Patient choice and the promised 'information revolution' are key to the government's proposals for NHS reform. Some patients we spoke to had problems finding good information, citing poor-quality leaflets and a failure to correct written information following feedback. One person we interviewed felt that patients were not always given the right information to give their informed consent to treatment. As she explained:
'With cancer care, we patients have to 'buy the product', but you don't get told the reality of what you are signing up for, eg that radiotherapy may only be ten minutes on the table but it is four hours in the department. It's not as though we are going to say we don't want it, so why don't they tell us?'
These concerns could be addressed without any major policy shifts or significant cost.
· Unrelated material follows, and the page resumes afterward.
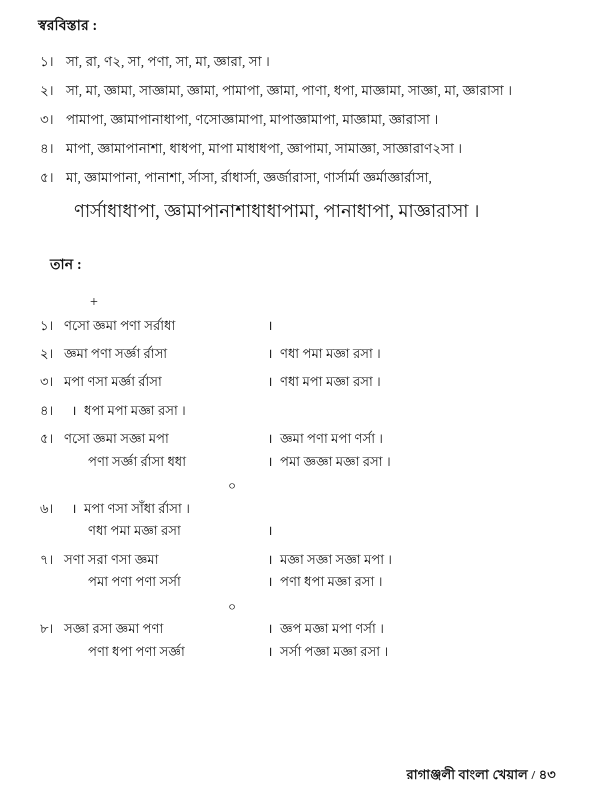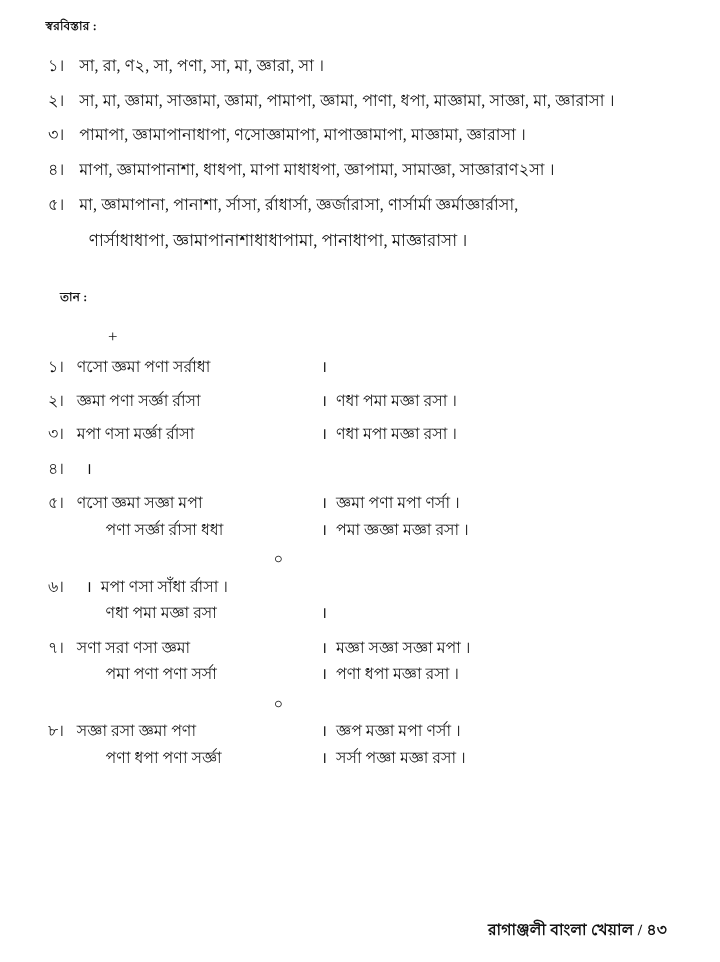"স্বরবিস্তার :" .section-title { font-size: 10px -> 14px }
In particular, many patients spoke with emotion about their distress at poor environments, seeing them as symbolic of everything that was negative about their illness. Waiting areas were the biggest concern, and although some alterations might require considerable investment – refurbishing seating areas and 'airless, windowless, claustrophobic' chemotherapy units, for example – others could be addressed much more easily, such as adding pay-phones in areas where mobile phones do not work. As one patient eloquently put it:
'When I had my assessment CT scan they had a huge fish tank that was empty. Either get rid of it, or fill it with fish!'
Even in these financially challenging times, when refurbishing a waiting room may be pushed further down the to-do list, staff can make small changes to help to enhance the environment for patients. Bringing tea and other drinks for patients in the waiting area can make a real difference to a long wait. And introducing art into the patients' areas can also be beneficial:
'I am always struck by how art installations tend to be in the corridors and areas where people pass through – not where the patients are. There is evidence for the therapeutic benefits of art and beauty – these things do make a difference.'
Most patients appreciated efforts to involve their families. One staff member said that they would reschedule a patient's appointment if a family member was not able to make the appointment time. Simple considerations and small changes can make a big difference.
So how can we ensure that staff have the time and, more importantly, the motivation to make these changes? We know that doctors, nurses and other staff can make a huge difference to patient experience over and above the direct clinical work. And it is often nurses who patients speak to about the changes they would like to see. Yet over time and under pressure, health professionals feel they can become desensitised to patients needs.
The real challenge is not to tell nurses what to do more of: it is for NHS leaders and managers to recognise and respond to the fact that both patients and staff need support.
And where changes in policy or major environmental changes are required, the health care system needs to empower staff to contribute to – and often to lead on – these larger changes.
All of these interventions, large and small, are most likely to make the right kind of difference if they are based on continuing dialogue with those who use services – patients and their families and friends – and those who care for them. the Point of Care programme encourages these conversations to continue.
The interviews informing this blog were carried out by Ros Levenson and Nikki Joule at Guy's and St Thomas' NHS Foundation Trust and King's College Hospital NHS Foundation Trust between April and July 2009.